Well season 3 was off to a great start with the two parter "The Leap Home," especially the second part which had Sam in Vietnam trying to save his brother Tom from an ambush.  It fit nicely with the finale to season 2, M.I.A, in which we learn that Al was held by the Vietcong for five years.  The next episode is a blatant anti-drug episode in which Sam has to stop a model from overdosing on amphetamines.  The funniest part of the episode is Sam's line "drugs are no laughing matter" which he says earnestly as he does everything else.  This is in character for straight-laced white boy Sam Beckett, but not for a 60s fashion photographer, as another character even points out.  Apparently no one notices when otherwise very flawed characters suddenly turn into the embodiment of all that is good and noble when Sam takes over.

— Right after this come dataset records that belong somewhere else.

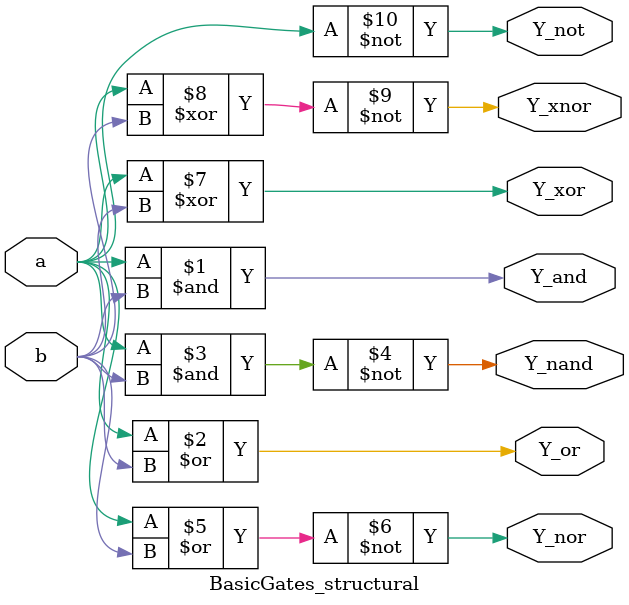
<source format=v>
module BasicGates_structural(a,b,Y_and,Y_or,Y_not,Y_nand,Y_nor,Y_xor,Y_xnor);
  input a,b;
  output Y_and,Y_or,Y_not,Y_nand,Y_nor,Y_xor,Y_xnor;
  and g1(Y_and,a,b);
  or g2(Y_or,a,b);
  not g3(Y_not,a);
  nand g4(Y_nand,a,b);
  nor g5(Y_nor,a,b);
  xor g6(Y_xor,a,b);
  xnor g7(Y_xnor,a,b);
endmodule

</source>
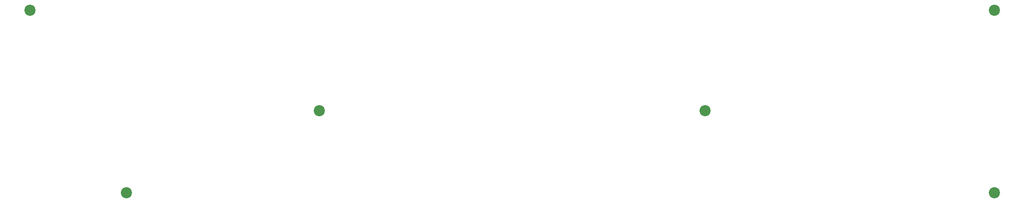
<source format=gbr>
G04 #@! TF.GenerationSoftware,KiCad,Pcbnew,5.1.6-c6e7f7d~87~ubuntu20.04.1*
G04 #@! TF.CreationDate,2020-11-25T16:37:26-08:00*
G04 #@! TF.ProjectId,staggared Plate,73746167-6761-4726-9564-20506c617465,rev?*
G04 #@! TF.SameCoordinates,Original*
G04 #@! TF.FileFunction,Soldermask,Bot*
G04 #@! TF.FilePolarity,Negative*
%FSLAX46Y46*%
G04 Gerber Fmt 4.6, Leading zero omitted, Abs format (unit mm)*
G04 Created by KiCad (PCBNEW 5.1.6-c6e7f7d~87~ubuntu20.04.1) date 2020-11-25 16:37:26*
%MOMM*%
%LPD*%
G01*
G04 APERTURE LIST*
%ADD10C,2.200000*%
G04 APERTURE END LIST*
D10*
X231968040Y-74499000D03*
X231968040Y-38399000D03*
X174818040Y-58299001D03*
X98618040Y-58299001D03*
X60518040Y-74499000D03*
X41483280Y-38399000D03*
M02*

</source>
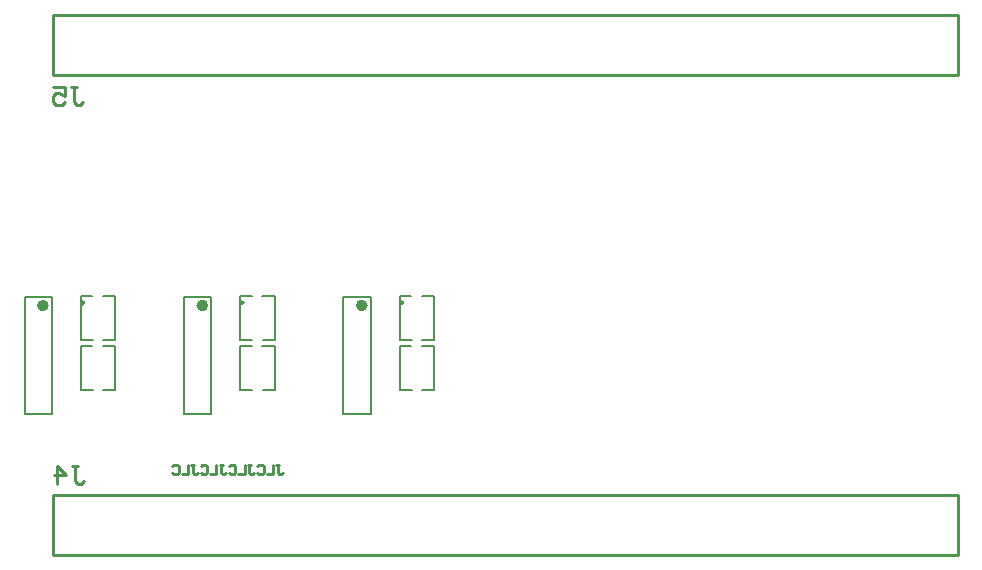
<source format=gbo>
G04*
G04 #@! TF.GenerationSoftware,Altium Limited,Altium Designer,20.2.6 (244)*
G04*
G04 Layer_Color=32896*
%FSLAX25Y25*%
%MOIN*%
G70*
G04*
G04 #@! TF.SameCoordinates,357903E5-7464-4FF3-9603-397411888FB0*
G04*
G04*
G04 #@! TF.FilePolarity,Positive*
G04*
G01*
G75*
%ADD11C,0.01000*%
%ADD14C,0.01968*%
%ADD16C,0.00787*%
%ADD69C,0.00984*%
D11*
X27165Y164488D02*
X327165D01*
X27165Y184488D02*
X327165D01*
X327952Y164488D02*
Y184488D01*
X26378Y164488D02*
Y184488D01*
X327165D02*
X327952D01*
X327165Y164488D02*
X327952D01*
X26378D02*
X27165D01*
X26378Y184488D02*
X27165D01*
X26378Y24488D02*
X27165D01*
X26378Y4488D02*
X27165D01*
X327165D02*
X327952D01*
X327165Y24488D02*
X327952D01*
X26378Y4488D02*
Y24488D01*
X327952Y4488D02*
Y24488D01*
X27165D02*
X327165D01*
X27165Y4488D02*
X327165D01*
X100825Y34550D02*
X101874D01*
X101349D01*
Y31926D01*
X101874Y31402D01*
X102399D01*
X102924Y31926D01*
X99775Y34550D02*
Y31402D01*
X97676D01*
X94527Y34025D02*
X95052Y34550D01*
X96102D01*
X96626Y34025D01*
Y31926D01*
X96102Y31402D01*
X95052D01*
X94527Y31926D01*
X91379Y34550D02*
X92428D01*
X91904D01*
Y31926D01*
X92428Y31402D01*
X92953D01*
X93478Y31926D01*
X90329Y34550D02*
Y31402D01*
X88230D01*
X85082Y34025D02*
X85606Y34550D01*
X86656D01*
X87181Y34025D01*
Y31926D01*
X86656Y31402D01*
X85606D01*
X85082Y31926D01*
X81933Y34550D02*
X82983D01*
X82458D01*
Y31926D01*
X82983Y31402D01*
X83507D01*
X84032Y31926D01*
X80884Y34550D02*
Y31402D01*
X78784D01*
X75636Y34025D02*
X76161Y34550D01*
X77210D01*
X77735Y34025D01*
Y31926D01*
X77210Y31402D01*
X76161D01*
X75636Y31926D01*
X72487Y34550D02*
X73537D01*
X73012D01*
Y31926D01*
X73537Y31402D01*
X74062D01*
X74586Y31926D01*
X71438Y34550D02*
Y31402D01*
X69339D01*
X66190Y34025D02*
X66715Y34550D01*
X67764D01*
X68289Y34025D01*
Y31926D01*
X67764Y31402D01*
X66715D01*
X66190Y31926D01*
X32496Y160479D02*
X34495D01*
X33495D01*
Y155481D01*
X34495Y154481D01*
X35495D01*
X36494Y155481D01*
X26498Y160479D02*
X30496D01*
Y157480D01*
X28497Y158480D01*
X27497D01*
X26498Y157480D01*
Y155481D01*
X27497Y154481D01*
X29497D01*
X30496Y155481D01*
X32867Y33986D02*
X34866D01*
X33866D01*
Y28988D01*
X34866Y27988D01*
X35866D01*
X36865Y28988D01*
X27868Y27988D02*
Y33986D01*
X30867Y30987D01*
X26869D01*
D14*
X130313Y87618D02*
G03*
X130313Y87618I-984J0D01*
G01*
X24014D02*
G03*
X24014Y87618I-984J0D01*
G01*
X77164D02*
G03*
X77164Y87618I-984J0D01*
G01*
D16*
X123237Y90571D02*
X132282D01*
X123237Y51595D02*
Y90571D01*
Y51595D02*
X132282D01*
Y90571D01*
X16938D02*
X25982D01*
X16938Y51595D02*
Y90571D01*
Y51595D02*
X25982D01*
Y90571D01*
X79132Y51595D02*
Y90571D01*
X70087Y51595D02*
X79132D01*
X70087D02*
Y90571D01*
X79132D01*
X35631Y90825D02*
X39567D01*
X35630Y76101D02*
X35631Y90825D01*
X35630Y76101D02*
X39725D01*
X43110Y76103D02*
X47125D01*
X47126Y90827D01*
X43030D02*
X47126D01*
X149330Y74291D02*
X153425D01*
X153424Y59567D02*
X153425Y74291D01*
X149409Y59567D02*
X153424D01*
X141929Y59565D02*
X146024D01*
X141929D02*
X141930Y74289D01*
X145866D01*
X149330Y90826D02*
X153425D01*
X153424Y76102D02*
X153425Y90826D01*
X149409Y76102D02*
X153424D01*
X141929Y76101D02*
X146024D01*
X141929D02*
X141930Y90825D01*
X145866D01*
X96180Y74292D02*
X100275D01*
X100274Y59568D02*
X100275Y74292D01*
X96259Y59568D02*
X100274D01*
X88779Y59566D02*
X92874D01*
X88779D02*
X88780Y74290D01*
X92716D01*
X96180Y90827D02*
X100276D01*
X100275Y76103D02*
X100276Y90827D01*
X96260Y76103D02*
X100275D01*
X88780Y76101D02*
X92875D01*
X88780D02*
X88781Y90825D01*
X92717D01*
X43030Y74291D02*
X47126D01*
X47125Y59567D02*
X47126Y74291D01*
X43110Y59567D02*
X47125D01*
X35630Y59566D02*
X39725D01*
X35630D02*
X35631Y74290D01*
X39567D01*
D69*
X143027Y88583D02*
G03*
X143027Y88583I-492J0D01*
G01*
X36728D02*
G03*
X36728Y88583I-492J0D01*
G01*
X89878D02*
G03*
X89878Y88583I-492J0D01*
G01*
M02*

</source>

The whole idea of leaping into different people in time is never explained logically, nor does it have to be, although there are some things that raise eyebrows, like Sam's build-up of urine apparently leaping from person to person through time, as when he finds himself in the body of a kid named "Butchie" (apparently dog names are popular in America) on a road trip and suddenly has to pee while his parents point out that he just did.  This is no accident, the way it's written suggests they actually had time travelling pee in mind.  It's not a great episode which resolves things by having the character who needs help suddenly dangle off a cliff in order to be saved, end of episode.  Sometimes the conclusions are a bit tacked on.  There are many episodes in which Sam leaps into a woman, and it makes sense that he would, but Scott Bakula in drag isn't as funny as they thought, although when he acts serious it is pretty funny.


The episode "The Boogieman" is one of my favourites, not necessarily because it's good.  In fact it's very bad, hilariously so.  He leaps into a horror novelist and tries to solve a mystery in a small town that seems to have a population of five.  Many cheap scares later and Sam finds himself face to face with the devil, in the form of Al, who taunts Sam about his leaping around putting right what he put wrong.  Dean Stockwell is hilarious as "the devil" and has to be seen to be believed.  Before long, in quite possibly the silliest looking scene ever, they grab each other and start spinning around, faster and faster, Al turning into various characters from the episode, and then into a goat.  In one final kick to the face Sam wakes up and it was all a dream.  Then it turns out his assistant is Stephen King.  Seeing as Sam is apparently being leaped around by God, I thought they were actually going to go with the devil thing.  




There are a few other good episodes, like Black on White on Fire, a tense episode about the Watts race riots, and Rebel Without A Clue.  I don't know if I like the more serious episodes or the dumber ones more.